Seeking Paradise: The Spirit of the Shakers

Orbis, 2003

Reviewed by Aaron J. Ghiloni, Education Officer of the Moreton Rivers Presbytery.

A monk admires furniture. A mysticsnaps photographs. A workman responds to the call of God by building a chest of drawers.

Thomas Merton’s Seeking Paradise – a collection of photographs, conference talks, essays, and personal correspondence on topic of American Shakers– beautifully blurs the boundaries between craftsmanship and spirituality.

In this book, one of the twentieth-century’s most notable spiritual writers considers the goodness of barns, fruit crates, and dinner tables.
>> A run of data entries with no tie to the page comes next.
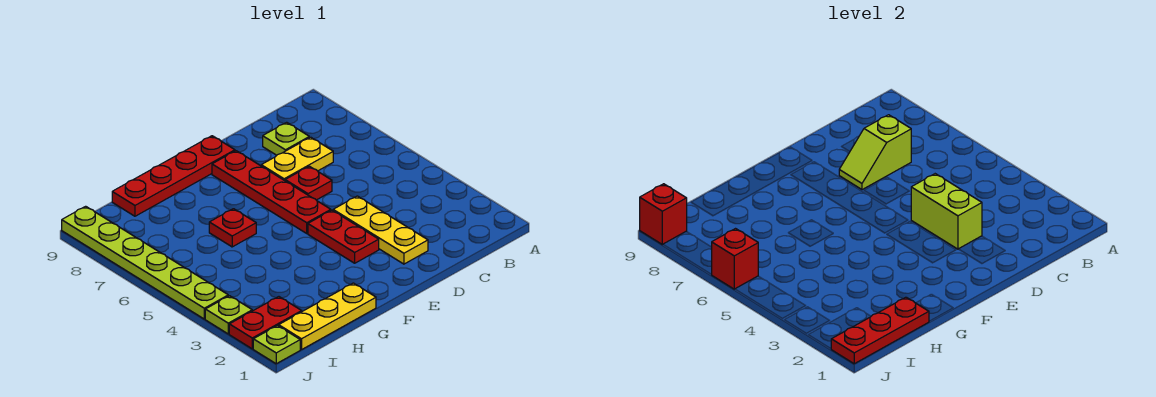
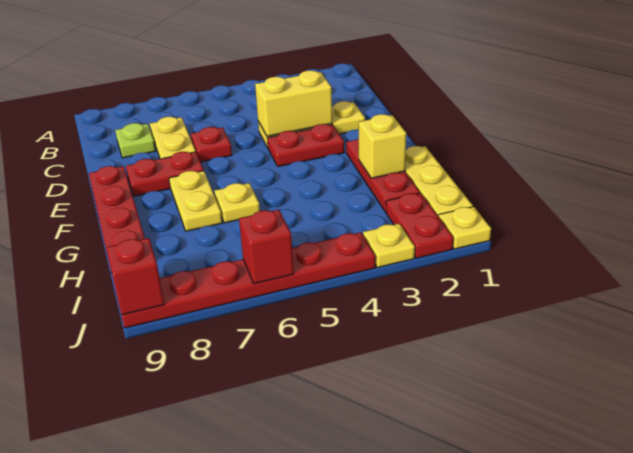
lime slope C7:D7 level 2 top C -> none
lime brick D3:D4 level 2 -> yellow brick D3:D4 level 2
red plate E5:E8 level 1 -> red plate E7:E8 level 1
none -> yellow plate F7:G7 level 1
none -> yellow brick G2 level 2
red plate G6 level 1 -> yellow plate G6 level 1
red plate H1:J1 level 2 -> red plate F2:H2 level 1
lime plate J1 level 1 -> yellow plate J1 level 1
lime plate J3 level 1 -> yellow plate J3 level 1
lime plate J4:J9 level 1 -> red plate J4:J9 level 1

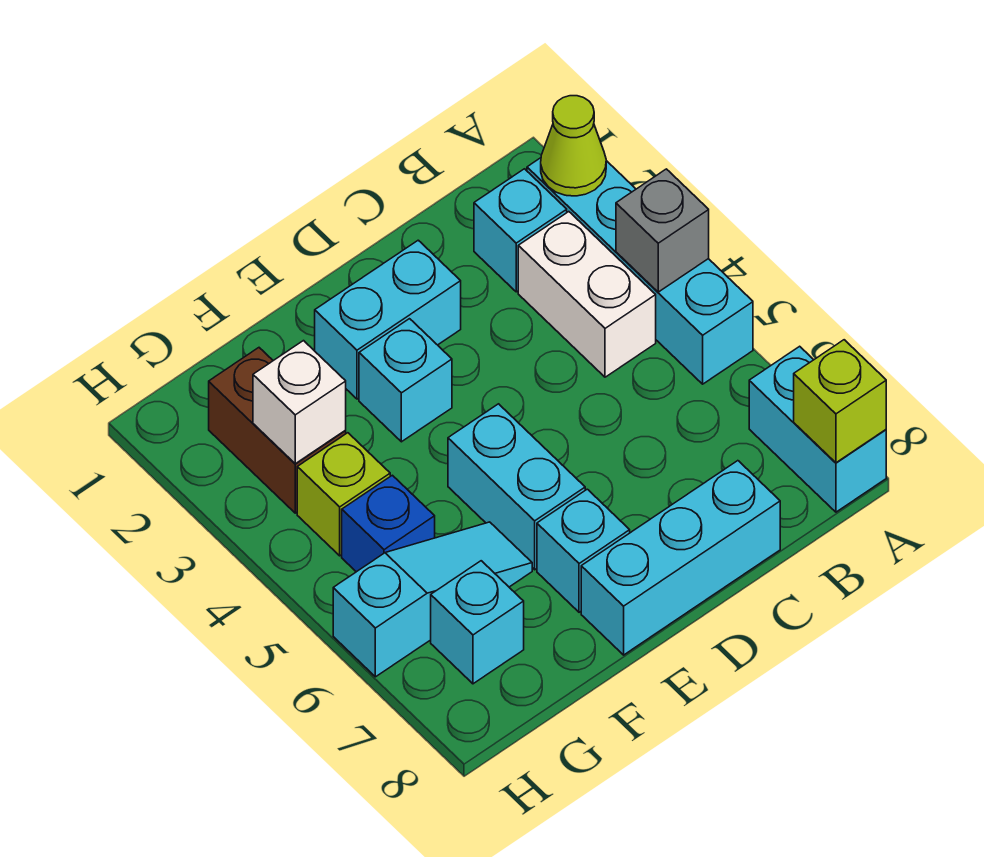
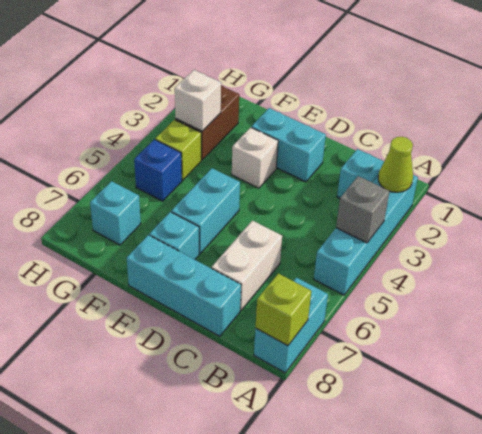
white brick B3:B4 level 1 -> white brick C6:C7 level 1
cyan brick E3 level 1 -> white brick E3 level 1
cyan slope F6:H6 level 1 top H -> none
The spirit of the book is summed up in this memorable line: “The peculiar grace of a Shaker chair is due to the fact that it was made by someone capable of believing that an angel might come and sit on it.”

Mr Merton saw deep correspondences between his own Cistercian monastery and the life of these heterodox American mystics.
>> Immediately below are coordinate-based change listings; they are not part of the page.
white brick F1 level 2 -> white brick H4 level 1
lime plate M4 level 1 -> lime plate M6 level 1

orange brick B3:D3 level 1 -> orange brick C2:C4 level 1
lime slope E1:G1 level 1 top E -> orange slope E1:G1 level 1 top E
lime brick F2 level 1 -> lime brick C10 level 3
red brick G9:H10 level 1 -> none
What united them was not only a shared sense of transcendence, closed communities, or a mutual emphasis on prayer, but a profound appreciation for work.

Honest work.

Simple work.

Spiritual work.

Indeed, a real gem of the collection is a transcript of a conference talk Mr Merton gave on the theme of the goodness of work.

He asserts that one should not first workand then go off and pray.
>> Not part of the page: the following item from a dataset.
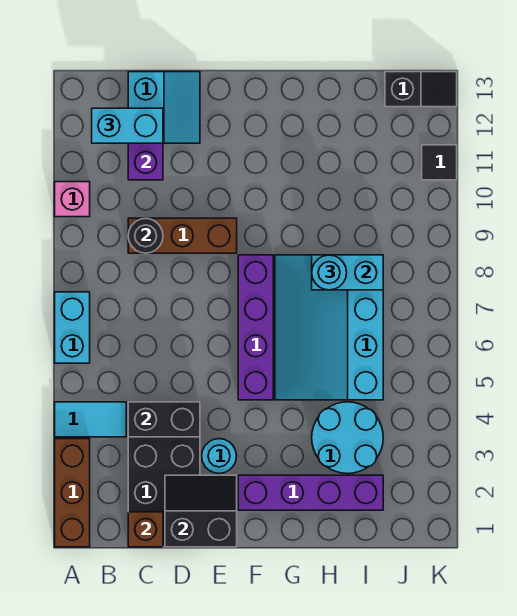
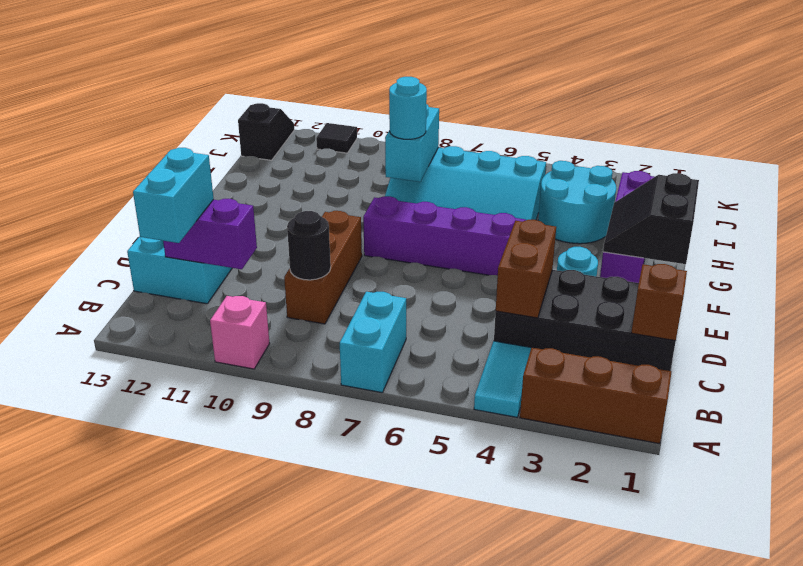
cyan brick A6:A7 level 1 -> cyan brick A7:B7 level 1
black brick C4:D4 level 2 -> brown brick C4:D4 level 2
black slope D1:E2 level 2 top 1 -> black slope F1:G2 level 2 top 1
Rather, the Shakers teach us to find God in our work.

Good labour is like good prayer; indeed, it can be prayer.

The text itself, masterfully introduced and edited by Paul Pearson, has this honest, simple, prayerful feel, and hence, is of more than historical interest.

Like Mr Merton’s earlier Silence in Heaven, this book is filled with stunning black-and-white photographs taken by Mr Merton himself.

The photos, carefully laid-out amidst wide margins, themselves have a contemplative stillness about them.

As one reads and gazes, they may find that they too are seeking paradise.